Paulus Andreas, Drude Natascha, van Marken Lichtenbelt Wouter, Mottaghy Felix M, Bauwens Matthias
Department of Radiology and Nuclear Medicine, NUTRIM School for Nutrition and Translational Research in Metabolism, Maastricht University Medical Center, Maastricht, The Netherlands.
Department of Nuclear Medicine, University Hospital RWTH Aachen, Aachen, Germany.
EJNMMI Res. 2020 Oct 21;10(1):127. doi: 10.1186/s13550-020-00701-6.
In vivo imaging of glucose analogue 2-deoxy-2-[F]fluoro-D-glucose ([F]FDG) via positron emission tomography (PET) is the current gold standard to visualize and assess brown adipose tissue (BAT) activity. However, glucose metabolism is only a part of the metabolic activity of BAT. [F]FDG-PET has been shown in clinical trials to often fail to visualize BAT under insulin-resistant conditions associated with aging and weight gain. We employed a novel developed triglyceride-based tracer to visualize BATs metabolic activity under different temperature conditions as well as under diabetic and obese conditions in preclinical models.
[F]BDP-TG-chylomicron-like particles visualized BAT in control, streptozocin-induced diabetes and obese mice. Increased BAT tracer uptake was found in control mice acutely exposed to cold but not in cold-acclimated animals. Diabetes did not remove BAT tracer uptake, but did limit BAT tracer uptake to levels of control mice housed at 21 °C. In obese animals, BAT tracer uptake was significantly reduced, although the stimulating effect of cold exposure could still be noted.

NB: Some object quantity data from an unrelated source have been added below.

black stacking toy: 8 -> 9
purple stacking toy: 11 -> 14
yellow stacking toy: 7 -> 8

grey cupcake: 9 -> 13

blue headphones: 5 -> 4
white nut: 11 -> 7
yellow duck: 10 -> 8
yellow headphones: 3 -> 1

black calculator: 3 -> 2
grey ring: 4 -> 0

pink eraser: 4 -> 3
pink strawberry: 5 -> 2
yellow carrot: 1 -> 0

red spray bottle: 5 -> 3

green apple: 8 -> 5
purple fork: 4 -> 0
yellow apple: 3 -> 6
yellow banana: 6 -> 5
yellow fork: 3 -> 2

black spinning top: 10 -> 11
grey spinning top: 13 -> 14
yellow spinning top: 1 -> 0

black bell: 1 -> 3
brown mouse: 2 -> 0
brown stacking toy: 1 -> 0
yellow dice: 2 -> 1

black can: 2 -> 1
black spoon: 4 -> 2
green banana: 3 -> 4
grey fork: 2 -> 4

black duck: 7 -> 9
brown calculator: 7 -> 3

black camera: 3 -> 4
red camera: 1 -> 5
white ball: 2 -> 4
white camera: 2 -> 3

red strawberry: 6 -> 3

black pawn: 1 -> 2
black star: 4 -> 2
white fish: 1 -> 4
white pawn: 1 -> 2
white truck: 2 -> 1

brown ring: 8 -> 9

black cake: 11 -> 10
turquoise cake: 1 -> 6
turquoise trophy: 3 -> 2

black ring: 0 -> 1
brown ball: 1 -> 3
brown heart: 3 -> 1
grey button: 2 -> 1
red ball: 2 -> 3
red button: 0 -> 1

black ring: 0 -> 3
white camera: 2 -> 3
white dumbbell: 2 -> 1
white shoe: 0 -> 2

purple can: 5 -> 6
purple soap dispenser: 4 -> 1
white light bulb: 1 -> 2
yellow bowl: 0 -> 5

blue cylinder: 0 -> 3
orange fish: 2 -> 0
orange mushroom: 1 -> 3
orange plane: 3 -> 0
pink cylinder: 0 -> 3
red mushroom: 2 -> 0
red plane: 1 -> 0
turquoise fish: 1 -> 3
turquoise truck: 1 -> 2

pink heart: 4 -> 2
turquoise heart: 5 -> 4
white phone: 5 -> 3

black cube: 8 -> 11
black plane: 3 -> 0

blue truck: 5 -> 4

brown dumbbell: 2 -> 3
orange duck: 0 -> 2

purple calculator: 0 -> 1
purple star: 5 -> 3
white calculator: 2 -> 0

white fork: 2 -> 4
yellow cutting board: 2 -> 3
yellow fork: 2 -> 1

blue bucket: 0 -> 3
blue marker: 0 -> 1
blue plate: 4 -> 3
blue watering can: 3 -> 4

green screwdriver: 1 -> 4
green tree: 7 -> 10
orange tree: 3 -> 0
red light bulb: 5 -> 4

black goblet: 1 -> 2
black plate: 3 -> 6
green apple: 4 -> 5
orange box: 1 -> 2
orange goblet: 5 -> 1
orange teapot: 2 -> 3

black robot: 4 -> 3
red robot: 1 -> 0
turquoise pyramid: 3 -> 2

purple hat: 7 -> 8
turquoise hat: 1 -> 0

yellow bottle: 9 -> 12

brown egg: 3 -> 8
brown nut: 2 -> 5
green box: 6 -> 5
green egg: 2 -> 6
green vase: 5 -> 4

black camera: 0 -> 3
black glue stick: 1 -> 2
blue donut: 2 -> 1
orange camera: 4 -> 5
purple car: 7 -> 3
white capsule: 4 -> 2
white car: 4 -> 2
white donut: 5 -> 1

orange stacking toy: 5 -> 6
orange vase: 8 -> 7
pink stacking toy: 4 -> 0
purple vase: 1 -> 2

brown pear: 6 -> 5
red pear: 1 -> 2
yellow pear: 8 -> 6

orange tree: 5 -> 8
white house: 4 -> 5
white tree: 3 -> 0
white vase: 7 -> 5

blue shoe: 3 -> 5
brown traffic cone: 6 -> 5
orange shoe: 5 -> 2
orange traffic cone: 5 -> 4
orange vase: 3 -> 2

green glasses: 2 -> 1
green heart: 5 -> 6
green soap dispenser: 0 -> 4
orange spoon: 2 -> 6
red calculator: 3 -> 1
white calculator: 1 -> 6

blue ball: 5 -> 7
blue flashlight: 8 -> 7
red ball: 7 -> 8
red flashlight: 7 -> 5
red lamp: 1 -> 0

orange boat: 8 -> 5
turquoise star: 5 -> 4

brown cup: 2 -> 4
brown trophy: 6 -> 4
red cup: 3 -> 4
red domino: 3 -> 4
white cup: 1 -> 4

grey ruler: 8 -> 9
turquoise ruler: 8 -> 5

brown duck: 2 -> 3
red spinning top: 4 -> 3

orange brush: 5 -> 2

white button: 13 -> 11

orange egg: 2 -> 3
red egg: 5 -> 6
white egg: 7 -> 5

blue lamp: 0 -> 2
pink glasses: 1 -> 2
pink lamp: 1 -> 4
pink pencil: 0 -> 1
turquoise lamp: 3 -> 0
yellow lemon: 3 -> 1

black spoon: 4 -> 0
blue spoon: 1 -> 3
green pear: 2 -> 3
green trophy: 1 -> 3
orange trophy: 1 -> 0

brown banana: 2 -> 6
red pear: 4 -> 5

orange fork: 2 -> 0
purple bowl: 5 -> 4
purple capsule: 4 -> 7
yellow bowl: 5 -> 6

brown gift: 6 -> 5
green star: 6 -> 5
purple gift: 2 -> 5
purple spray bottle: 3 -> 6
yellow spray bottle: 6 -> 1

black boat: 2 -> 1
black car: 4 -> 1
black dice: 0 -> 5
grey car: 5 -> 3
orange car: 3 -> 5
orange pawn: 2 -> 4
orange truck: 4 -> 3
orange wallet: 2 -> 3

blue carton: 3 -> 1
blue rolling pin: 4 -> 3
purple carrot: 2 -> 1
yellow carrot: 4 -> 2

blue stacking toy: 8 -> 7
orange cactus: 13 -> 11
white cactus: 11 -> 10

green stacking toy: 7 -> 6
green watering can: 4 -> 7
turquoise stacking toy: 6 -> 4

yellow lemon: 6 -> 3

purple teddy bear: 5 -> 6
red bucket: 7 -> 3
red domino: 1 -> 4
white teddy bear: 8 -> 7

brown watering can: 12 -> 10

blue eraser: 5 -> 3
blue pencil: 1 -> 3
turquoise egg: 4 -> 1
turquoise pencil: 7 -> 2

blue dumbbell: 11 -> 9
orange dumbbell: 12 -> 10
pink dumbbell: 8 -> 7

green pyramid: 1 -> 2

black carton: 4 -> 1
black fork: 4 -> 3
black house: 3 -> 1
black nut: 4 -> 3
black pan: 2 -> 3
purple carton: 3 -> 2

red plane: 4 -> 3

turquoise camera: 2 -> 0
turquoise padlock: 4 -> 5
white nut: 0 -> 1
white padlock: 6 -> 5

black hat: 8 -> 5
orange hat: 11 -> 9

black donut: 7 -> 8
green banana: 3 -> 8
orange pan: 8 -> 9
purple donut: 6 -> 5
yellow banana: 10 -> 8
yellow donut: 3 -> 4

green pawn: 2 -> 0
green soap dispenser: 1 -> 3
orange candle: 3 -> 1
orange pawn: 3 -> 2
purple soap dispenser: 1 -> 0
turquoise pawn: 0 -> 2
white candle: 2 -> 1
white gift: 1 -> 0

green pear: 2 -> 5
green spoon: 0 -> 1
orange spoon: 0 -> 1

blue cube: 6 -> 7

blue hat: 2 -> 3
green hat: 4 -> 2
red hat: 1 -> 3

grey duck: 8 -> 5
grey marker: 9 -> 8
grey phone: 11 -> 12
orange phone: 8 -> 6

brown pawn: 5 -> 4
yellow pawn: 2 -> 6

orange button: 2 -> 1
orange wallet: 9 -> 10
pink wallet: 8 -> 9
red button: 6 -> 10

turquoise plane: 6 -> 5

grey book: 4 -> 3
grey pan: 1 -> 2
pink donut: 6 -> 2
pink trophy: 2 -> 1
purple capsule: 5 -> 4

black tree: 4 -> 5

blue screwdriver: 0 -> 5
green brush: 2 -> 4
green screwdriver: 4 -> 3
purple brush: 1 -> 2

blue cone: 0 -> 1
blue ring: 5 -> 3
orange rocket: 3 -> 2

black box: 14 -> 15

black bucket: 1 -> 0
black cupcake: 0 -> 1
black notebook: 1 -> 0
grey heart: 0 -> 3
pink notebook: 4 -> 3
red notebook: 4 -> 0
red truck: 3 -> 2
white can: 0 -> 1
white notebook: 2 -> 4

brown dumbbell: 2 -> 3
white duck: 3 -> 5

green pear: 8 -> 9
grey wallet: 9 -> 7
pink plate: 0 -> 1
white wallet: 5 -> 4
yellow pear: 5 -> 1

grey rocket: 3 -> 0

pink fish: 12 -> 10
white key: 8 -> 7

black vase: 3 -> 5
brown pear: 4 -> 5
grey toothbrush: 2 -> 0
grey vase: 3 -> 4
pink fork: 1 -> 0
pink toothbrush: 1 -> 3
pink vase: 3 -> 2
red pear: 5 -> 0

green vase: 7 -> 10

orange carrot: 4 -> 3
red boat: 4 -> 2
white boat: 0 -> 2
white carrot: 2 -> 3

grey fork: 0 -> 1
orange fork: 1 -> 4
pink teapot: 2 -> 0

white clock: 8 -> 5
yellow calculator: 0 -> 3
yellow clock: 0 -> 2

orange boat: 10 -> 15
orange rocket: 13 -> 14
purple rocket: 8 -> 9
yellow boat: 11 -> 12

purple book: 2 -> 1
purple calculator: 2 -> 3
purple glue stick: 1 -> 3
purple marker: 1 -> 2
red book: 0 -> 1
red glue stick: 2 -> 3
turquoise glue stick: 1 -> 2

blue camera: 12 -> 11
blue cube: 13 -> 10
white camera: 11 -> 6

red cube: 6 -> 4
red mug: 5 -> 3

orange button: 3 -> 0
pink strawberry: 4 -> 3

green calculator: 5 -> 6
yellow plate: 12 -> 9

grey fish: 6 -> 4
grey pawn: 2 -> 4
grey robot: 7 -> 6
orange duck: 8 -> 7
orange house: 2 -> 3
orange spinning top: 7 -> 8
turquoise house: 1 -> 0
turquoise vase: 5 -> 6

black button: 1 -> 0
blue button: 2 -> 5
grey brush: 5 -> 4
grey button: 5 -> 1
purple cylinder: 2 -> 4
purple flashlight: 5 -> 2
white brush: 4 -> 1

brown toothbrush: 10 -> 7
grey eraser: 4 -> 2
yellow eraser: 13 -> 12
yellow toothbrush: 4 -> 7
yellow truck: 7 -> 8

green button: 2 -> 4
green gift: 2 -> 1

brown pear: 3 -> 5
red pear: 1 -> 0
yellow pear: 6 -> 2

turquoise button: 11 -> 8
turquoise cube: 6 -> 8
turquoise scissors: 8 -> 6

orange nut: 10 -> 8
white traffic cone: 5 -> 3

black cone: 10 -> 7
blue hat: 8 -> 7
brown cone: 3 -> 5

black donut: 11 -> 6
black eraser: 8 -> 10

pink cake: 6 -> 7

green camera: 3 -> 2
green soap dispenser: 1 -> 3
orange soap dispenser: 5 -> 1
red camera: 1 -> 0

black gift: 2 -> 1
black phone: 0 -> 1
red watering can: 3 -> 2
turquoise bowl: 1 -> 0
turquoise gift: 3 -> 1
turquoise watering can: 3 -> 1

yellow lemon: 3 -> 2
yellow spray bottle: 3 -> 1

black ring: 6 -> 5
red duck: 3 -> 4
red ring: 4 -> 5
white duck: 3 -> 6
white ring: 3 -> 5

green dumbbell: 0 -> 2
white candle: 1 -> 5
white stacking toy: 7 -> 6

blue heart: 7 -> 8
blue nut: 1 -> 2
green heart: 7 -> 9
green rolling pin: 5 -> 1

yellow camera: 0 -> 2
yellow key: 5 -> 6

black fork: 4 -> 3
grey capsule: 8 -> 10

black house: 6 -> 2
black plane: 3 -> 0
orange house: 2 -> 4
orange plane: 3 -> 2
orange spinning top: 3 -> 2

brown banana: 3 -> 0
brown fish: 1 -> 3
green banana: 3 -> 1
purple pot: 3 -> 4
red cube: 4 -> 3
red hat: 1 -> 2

BAT was visualized in control, diabetic and obese conditions. Streptozocin-induced diabetes, but not obesity, inhibited the stimulatory effect of cold exposure.
通过正电子发射断层扫描(PET)对葡萄糖类似物2-脱氧-2-[F]氟-D-葡萄糖([F]FDG)进行体内成像,是目前可视化和评估棕色脂肪组织(BAT)活性的金标准。然而,葡萄糖代谢只是BAT代谢活动的一部分。在临床试验中已表明,[F]FDG-PET在与衰老和体重增加相关的胰岛素抵抗条件下,常常无法使BAT可视化。我们采用一种新开发的基于甘油三酯的示踪剂,在临床前模型中,观察不同温度条件以及糖尿病和肥胖条件下BAT的代谢活性。
[F]BDP-TG-乳糜微粒样颗粒在对照、链脲佐菌素诱导的糖尿病和肥胖小鼠中使BAT可视化。在急性暴露于寒冷的对照小鼠中发现BAT示踪剂摄取增加,但在冷适应动物中未发现。糖尿病并未消除BAT示踪剂摄取,但确实将BAT示踪剂摄取限制在饲养于21°C的对照小鼠的水平。在肥胖动物中,BAT示踪剂摄取显著降低,尽管仍可注意到冷暴露的刺激作用。
在对照、糖尿病和肥胖条件下均可使BAT可视化。链脲佐菌素诱导的糖尿病而非肥胖抑制了冷暴露的刺激作用。